The courtroom was large, but mostly empty. Five judges sat on a raised dais, while her defence sat at a right angle to them on one side of the room, separated from the prosecution on the other side by an open area. The witnesses were brought in when needed and sat on the fourth side, opposite the judges.
She was ready for the questions. She coped with the cross-examining well, admitted to their affair, even to the quarrel. After all, she had nothing to hide. They'd quarrelled, and she'd gone to his house and found him dead. They rattled her when they asked her about the scratches on her arms, could only stonewall. That gave them the best of those exchanges.
Then they used the Truth Spell. Under questioning they took her from when she'd left her house, what route she took, who she saw and when. The prosecution repeatedly insisted she'd left earlier than she claimed, doubling back to confuse any witnesses. Then they claimed she had bribed the witnesses to lie about the time. They sought to extract from her a confession that she had been in the house twice. She couldn't understand why.
The next day she found out and found out what the open space was for. The militia had used a spellhound at the crime scene. In the open area they showed the re-enactment it had sketched of the evening, based on the traces left by each person who'd been in Maurice's room.
Helen watched the re-enactment show an invisible hand turn him over, and her say, “You win, you shit,” less than an hour after she had been there before, according to the image. She'd straddled him in passion, and in midthroes produced from behind her back a walking stick, with which she had beaten him to death, before dismounting. Her black lacquered walking stick with the gold-knobbed end.

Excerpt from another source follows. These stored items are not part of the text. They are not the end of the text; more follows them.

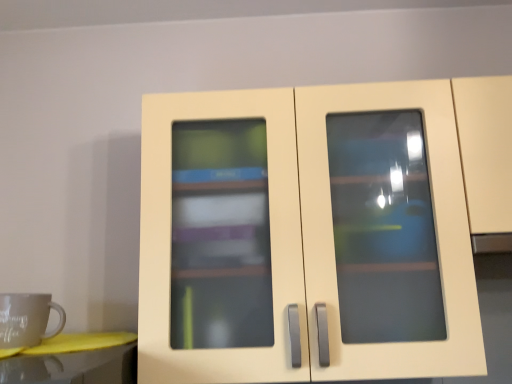
Question: Relative to matte gray mug at left, is matte cream cupboard at center in front or behind?

Choices:
 (A) behind
 (B) front

Answer: (B)

Question: Based on their sizes in the image, would you say matte cream cupboard at center is bigger or smaller than matte gray mug at left?

Choices:
 (A) big
 (B) small

Answer: (A)

Question: From the image's perspective, is matte cream cupboard at center positioned above or below matte gray mug at left?

Choices:
 (A) below
 (B) above

Answer: (B)

Question: Considering the relative positions of matte gray mug at left and matte cream cupboard at center in the image provided, is matte gray mug at left to the left or to the right of matte cream cupboard at center?

Choices:
 (A) left
 (B) right

Answer: (A)

Question: Is matte gray mug at left inside or outside of matte cream cupboard at center?

Choices:
 (A) outside
 (B) inside

Answer: (A)

Question: In terms of size, does matte gray mug at left appear bigger or smaller than matte cream cupboard at center?

Choices:
 (A) big
 (B) small

Answer: (B)

Question: From a real-world perspective, is matte gray mug at left above or below matte cream cupboard at center?

Choices:
 (A) above
 (B) below

Answer: (B)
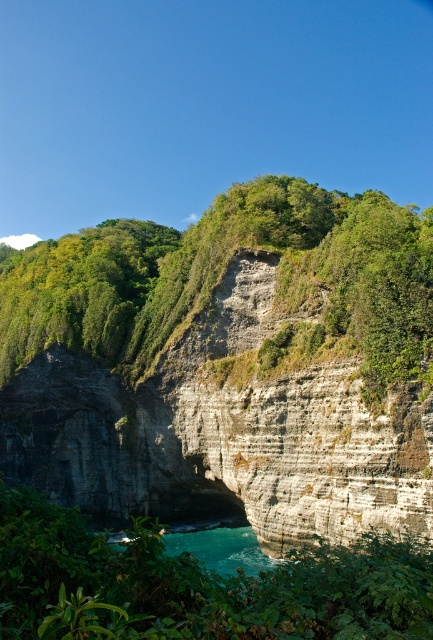
Is green leafy vegetation at lower center to the right of turquoise glossy water at lower center from the viewer's perspective?

Indeed, green leafy vegetation at lower center is positioned on the right side of turquoise glossy water at lower center.

Is green leafy vegetation at lower center smaller than turquoise glossy water at lower center?

No, green leafy vegetation at lower center is not smaller than turquoise glossy water at lower center.

Find the location of a particular element. The image size is (433, 640). green leafy vegetation at lower center is located at coordinates point(196,586).

The height and width of the screenshot is (640, 433). Find the location of `green leafy vegetation at lower center`. green leafy vegetation at lower center is located at coordinates (196, 586).

Can you confirm if green leafy vegetation at center is smaller than turquoise glossy water at lower center?

No, green leafy vegetation at center is not smaller than turquoise glossy water at lower center.

Does green leafy vegetation at center lie in front of turquoise glossy water at lower center?

That is False.

Is point (384, 380) more distant than point (255, 554)?

No, (384, 380) is closer to viewer.

This screenshot has height=640, width=433. What are the coordinates of `green leafy vegetation at center` in the screenshot? It's located at (222, 273).

Find the location of `green leafy vegetation at center`. green leafy vegetation at center is located at coordinates (222, 273).

Image resolution: width=433 pixels, height=640 pixels. What do you see at coordinates (222, 273) in the screenshot?
I see `green leafy vegetation at center` at bounding box center [222, 273].

Locate an element on the screen. The width and height of the screenshot is (433, 640). green leafy vegetation at center is located at coordinates pyautogui.click(x=222, y=273).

When they reconvened from the recess called to give her advocate time to gather her wits, the defence tried to put the best light on it she could. Her advocate emphasised again and again that her story had never varied under the pressure of the truth-spell.

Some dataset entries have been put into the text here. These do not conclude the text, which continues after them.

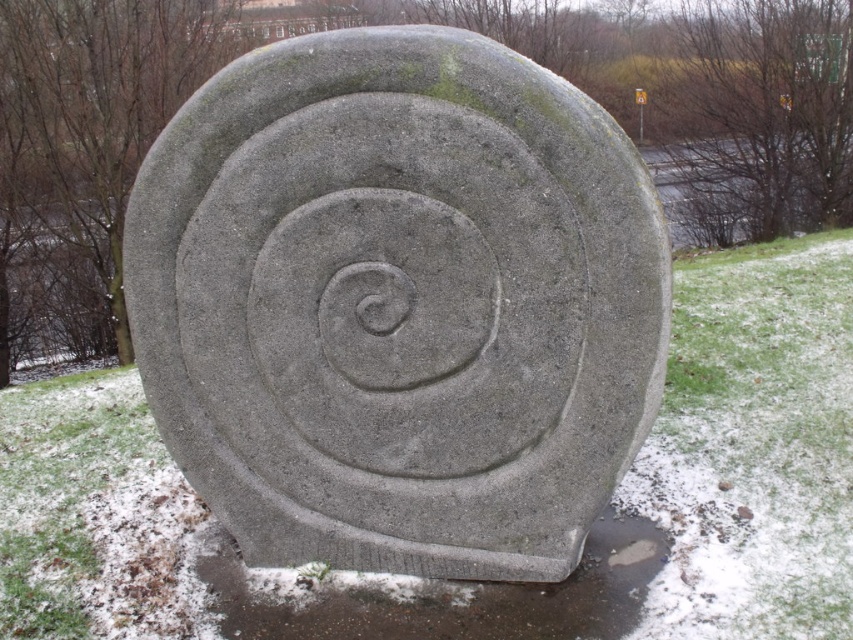
From the picture: Can you confirm if gray concrete spiral at center is bigger than slick concrete puddle at lower center?

Indeed, gray concrete spiral at center has a larger size compared to slick concrete puddle at lower center.

Which is behind, point (498, 577) or point (506, 618)?

The point (498, 577) is behind.

Image resolution: width=853 pixels, height=640 pixels. Find the location of `gray concrete spiral at center`. gray concrete spiral at center is located at coordinates (403, 305).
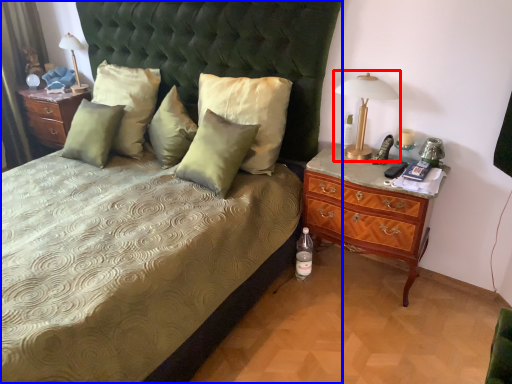
Question: Which object appears closest to the camera in this image, bedside lamp (highlighted by a red box) or bed (highlighted by a blue box)?

Choices:
 (A) bedside lamp
 (B) bed

Answer: (B)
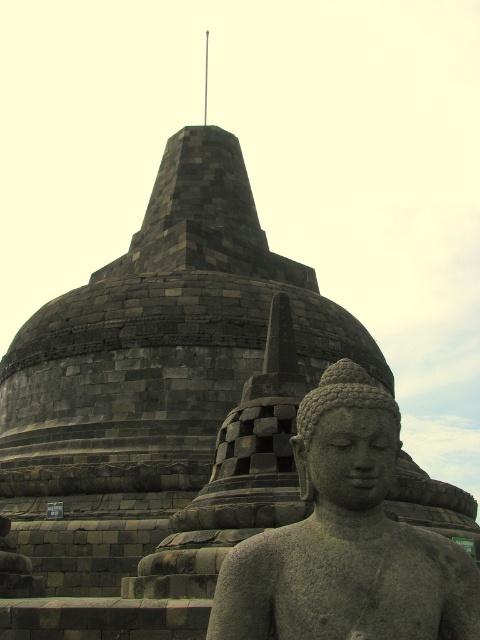
Between point (448, 568) and point (365, 486), which one is positioned in front?

Positioned in front is point (448, 568).

This screenshot has height=640, width=480. What do you see at coordinates (346, 540) in the screenshot? I see `gray stone statue at center` at bounding box center [346, 540].

The height and width of the screenshot is (640, 480). What are the coordinates of `gray stone statue at center` in the screenshot? It's located at (346, 540).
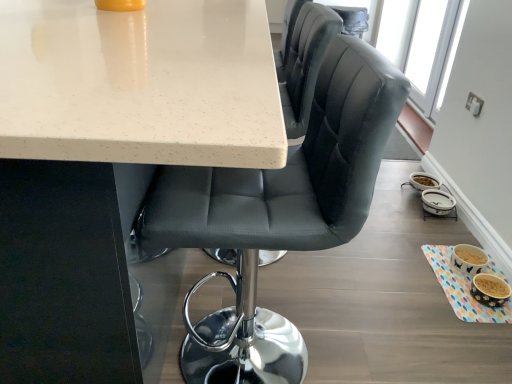
Question: From a real-world perspective, is transparent glass window screen at upper right positioned under white speckled laminate table at upper center based on gravity?

Choices:
 (A) no
 (B) yes

Answer: (A)

Question: From the image's perspective, is transparent glass window screen at upper right located beneath white speckled laminate table at upper center?

Choices:
 (A) yes
 (B) no

Answer: (B)

Question: Is transparent glass window screen at upper right further to the viewer compared to white speckled laminate table at upper center?

Choices:
 (A) yes
 (B) no

Answer: (A)

Question: Is transparent glass window screen at upper right aimed at white speckled laminate table at upper center?

Choices:
 (A) yes
 (B) no

Answer: (B)

Question: Is transparent glass window screen at upper right wider than white speckled laminate table at upper center?

Choices:
 (A) yes
 (B) no

Answer: (B)

Question: Can you confirm if transparent glass window screen at upper right is taller than white speckled laminate table at upper center?

Choices:
 (A) yes
 (B) no

Answer: (B)

Question: Does transparent glass window screen at upper right come behind matte black chair at center?

Choices:
 (A) yes
 (B) no

Answer: (A)

Question: Is transparent glass window screen at upper right thinner than matte black chair at center?

Choices:
 (A) no
 (B) yes

Answer: (B)

Question: Is transparent glass window screen at upper right aimed at matte black chair at center?

Choices:
 (A) no
 (B) yes

Answer: (A)

Question: Is transparent glass window screen at upper right positioned with its back to matte black chair at center?

Choices:
 (A) no
 (B) yes

Answer: (A)

Question: Are transparent glass window screen at upper right and matte black chair at center beside each other?

Choices:
 (A) no
 (B) yes

Answer: (A)

Question: From a real-world perspective, is transparent glass window screen at upper right physically above matte black chair at center?

Choices:
 (A) no
 (B) yes

Answer: (A)

Question: Can you confirm if white speckled laminate table at upper center is wider than matte black chair at center?

Choices:
 (A) yes
 (B) no

Answer: (A)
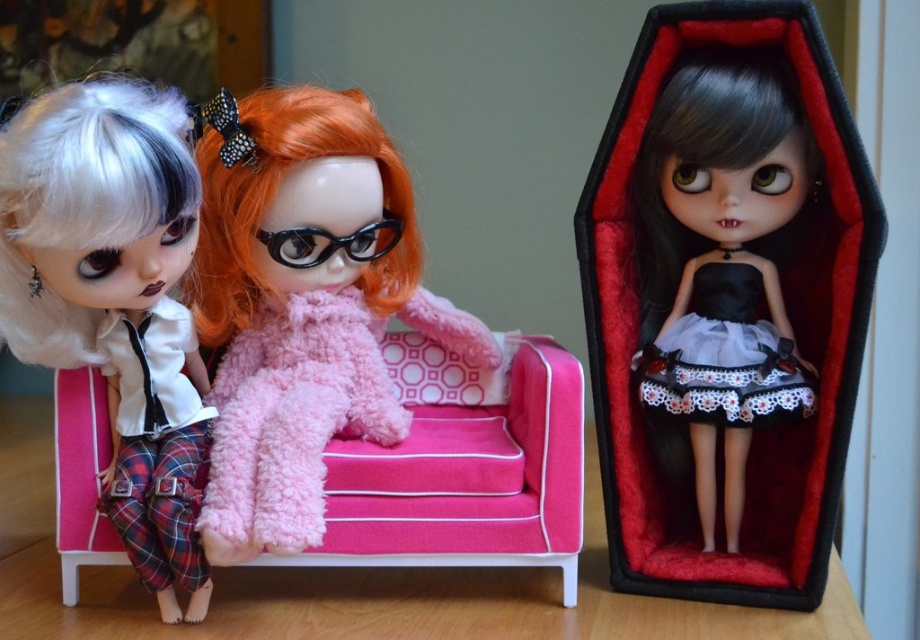
In the scene with the three dolls, the black satin doll at center and the black glossy glasses at center are both present. Which object is positioned to the right of the other?

The black satin doll at center is positioned to the right of the black glossy glasses at center.

You are a toy collector examining the dolls and their arrangement. You want to place a new accessory between the black satin doll at center and the fuzzy pink dress at center. Which doll should the accessory be closer to in order to maintain the spatial relationship shown in the image?

The black satin doll at center is closer to the viewer than the fuzzy pink dress at center, so the accessory should be placed closer to the black satin doll at center to maintain the spatial relationship.

You are a photographer standing at the camera position. You want to capture a closeup shot of the middle doll. The camera can focus on objects within 35 inches. Is the point at coordinates point (826,168) within the focus range?

The distance of point (826,168) from camera is 37.23 inches, which is beyond the camera focus range of 35 inches. The photographer cannot focus on that point.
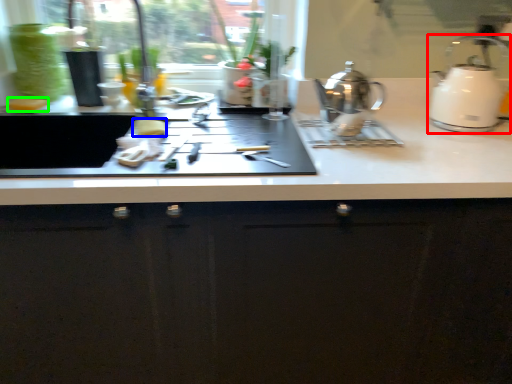
Question: Considering the real-world distances, which object is closest to kettle (highlighted by a red box)? food (highlighted by a blue box) or food (highlighted by a green box).

Choices:
 (A) food
 (B) food

Answer: (A)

Her advocate tried in vain to convince the court that the killer wasn't Helen. “It could have been someone using a Spell of Shadow-casting as a disguise.” One expert sniffed reluctantly. “Unlikely. We used Truesight.” It was a halfhearted concession and did little to dispel the vision that would stay in the judges’ minds, of a half-naked woman beating her lover to death while he was inside her. Mere words against an image of frenzied sex and death. There was no comparison, no competition. It took less than an hour for them to find her guilty. Less time again for them to pronounce sentence. Dissolution.

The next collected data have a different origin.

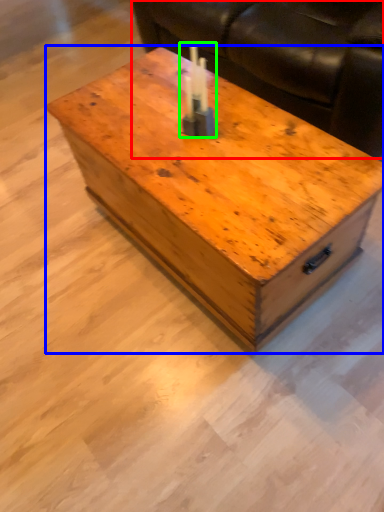
Question: Which object is the farthest from couch (highlighted by a red box)? Choose among these: coffee table (highlighted by a blue box) or birthday candle (highlighted by a green box).

Choices:
 (A) coffee table
 (B) birthday candle

Answer: (B)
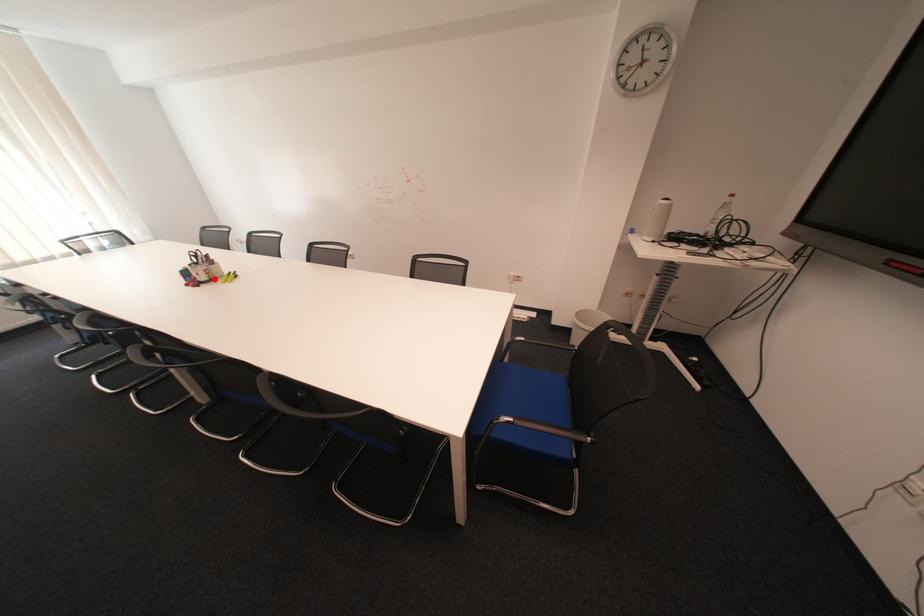
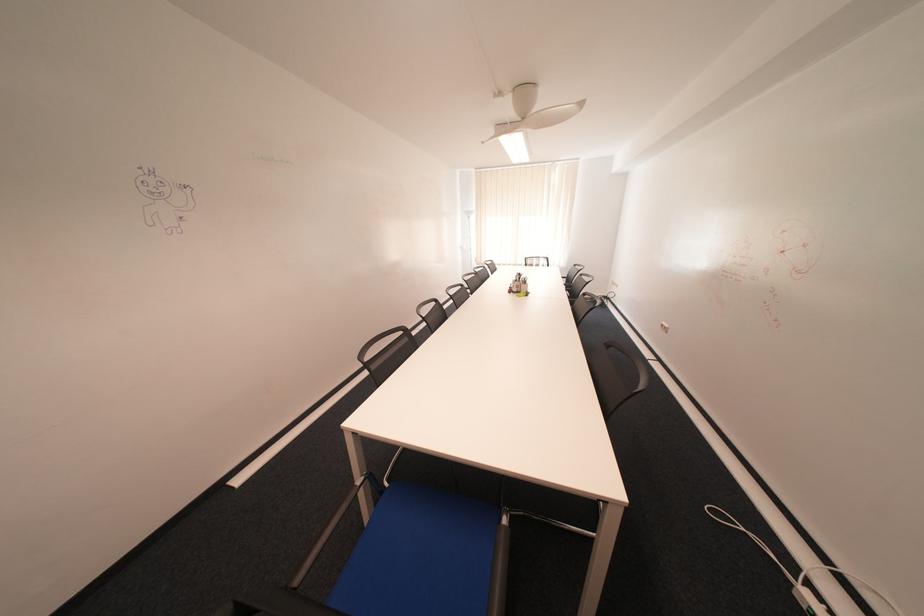
Locate, in the second image, the point that corresponds to the highlighted location in the first image.

(526, 290)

It had taken days to get the spellhound's coat shining again. Jocasta hadn't groomed it since it was little more than a pup, years before. She finished. “Come on,” she said. “We have a ceremony to witness. One of the villains has already received justice on behalf of Ser Duff. The other one is today.” She smiled. “And then we can go somewhere civilised."
She'd told the spellhound everything, except the dreams she'd had since killing Maurice. “I was right to believe the Spell of Shadow-casting could withstand the local spells,” she'd concluded. “They can't work out how she can withstand the Truth Spell. They probably think she did it and blanked it out from her memory."
—It was a terrible gamble to take—if they had penetrated the spell ... you'd be in her place.—
"No more of a gamble than running back through time after O'Malley. Even if he did elude you."